On Tue, Aug 08, 2017 at 09:09:23AM -0500, Eric Blake wrote:
> On 08/08/2017 02:49 AM, Peter Xu wrote:
> >> This doesn't work for error-checking mutexes: rcu_init_child has a
> >> different PID than the parent, so the mutexes aren't unlocked. It's
> >> also true that right now we don't use error-checking mutexes (commit
> >> 24fa90499f, "qemu-thread: do not use PTHREAD_MUTEX_ERRORCHECK",
> >> 2015-03-10); however, that's also a bit sad.
> >> The reason for the undefined behavior is probably that some operating
> >> systems allocate memory in pthread_mutex_init, and initializing twice
> >> causes a memory leak. One such operating system is OpenBSD. :(
> > Good to know. :)
> > I thought pthread_atfork() was designed to solve such a locking
> > problem (in child hanlder, we unlock all the held locks).
> What's also sad is that POSIX says that pthread_atfork() is rather
> useless - there's no way it can be reliably used to do everything that
> everyone wants (and I think this case of error-checking mutexes is just
> ONE of those reasons).
> > If
> > PTHREAD_MUTEX_ERRORCHECK cannot coop well with it, not sure whether
> > that means we should just avoid using PTHREAD_MUTEX_ERRORCHECK in such
> > a use case (but we should be able to use the error checks in other
> > mutexes that do not need extra fork handling)?
> > Another idea is: can we just destroy the mutex first then re-init it
> > in subprocess? A quick glance in libpthread code shows that at least
> > pthread_mutex_destroy() won't check PTHREAD_MUTEX_ERRORCHECK.
> > Thanks,
> >> Eric, you chimed in on the patch that became commit 24fa90499f, what do
> >> you suggest?
> If, after forking, you can successfully destroy the mutex to then
> reinitialize it (even though you can't unlock it), then that sounds as
> good as anything I can come up with.
> An alternative approach might be to add a new mutex that anyone obtains
> just before forking; as long as you hold that mutex, you can then
> release any other mutex, fork, and then reobtain in the parent - but it
> still becomes tricky bookkeeping to know which locks need to be dropped
> and reobtained, and I worry that gating fork performance with such a
> heavy lock will have noticeable slowdowns.
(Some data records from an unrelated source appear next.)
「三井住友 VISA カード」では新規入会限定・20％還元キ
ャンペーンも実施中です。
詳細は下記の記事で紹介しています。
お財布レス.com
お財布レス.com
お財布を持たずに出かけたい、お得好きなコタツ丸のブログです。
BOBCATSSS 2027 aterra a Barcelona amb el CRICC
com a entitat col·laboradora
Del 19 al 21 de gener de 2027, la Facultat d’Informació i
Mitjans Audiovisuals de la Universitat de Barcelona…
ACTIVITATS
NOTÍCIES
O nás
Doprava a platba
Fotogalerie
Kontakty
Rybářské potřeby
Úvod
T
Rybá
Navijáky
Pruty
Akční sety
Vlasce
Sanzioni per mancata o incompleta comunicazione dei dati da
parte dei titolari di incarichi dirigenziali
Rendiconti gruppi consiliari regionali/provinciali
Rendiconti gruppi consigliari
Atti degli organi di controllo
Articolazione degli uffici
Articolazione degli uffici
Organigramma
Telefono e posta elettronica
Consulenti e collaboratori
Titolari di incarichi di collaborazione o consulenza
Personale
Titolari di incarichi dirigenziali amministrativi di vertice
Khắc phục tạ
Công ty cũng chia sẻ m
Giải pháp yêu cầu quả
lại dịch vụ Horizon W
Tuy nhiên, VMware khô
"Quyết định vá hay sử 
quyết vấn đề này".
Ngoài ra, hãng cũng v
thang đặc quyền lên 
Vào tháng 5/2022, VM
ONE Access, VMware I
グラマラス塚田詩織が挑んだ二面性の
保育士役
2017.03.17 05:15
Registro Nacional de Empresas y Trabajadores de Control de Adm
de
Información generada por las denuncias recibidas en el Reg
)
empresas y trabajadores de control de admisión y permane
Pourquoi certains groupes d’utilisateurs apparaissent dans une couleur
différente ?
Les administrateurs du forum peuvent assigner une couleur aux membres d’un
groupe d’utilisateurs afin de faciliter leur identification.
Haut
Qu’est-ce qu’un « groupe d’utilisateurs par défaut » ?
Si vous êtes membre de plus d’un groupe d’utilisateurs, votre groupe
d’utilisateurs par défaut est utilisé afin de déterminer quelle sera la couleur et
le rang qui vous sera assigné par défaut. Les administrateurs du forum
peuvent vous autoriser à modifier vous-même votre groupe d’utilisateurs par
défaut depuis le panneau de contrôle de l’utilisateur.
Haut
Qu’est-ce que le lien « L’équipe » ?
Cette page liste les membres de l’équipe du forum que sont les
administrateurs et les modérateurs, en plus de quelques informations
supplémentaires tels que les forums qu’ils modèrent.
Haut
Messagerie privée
It sounds like a MBQL (Much Bigger Qemu Lock :-).
I am thinking whether we can simplify this. After all, we have
1. for "-daemonize", we need the pthread_atfork() thing to make sure
RCU works well even in the daemonized process
2. for all the rest of the fork cases, we assume that it will always
be a quick exec() afterward, so need to maintain memory consistency
Then, why not we just initialize RCU after os_daemonize()? IIUC, we
can throw pthread_atfork() away then (considering that even it is not
suggested to use "officially").
I guess it also depends on whether we'll need RCU before
os_daemonize(). I assume not, but I may be wrong.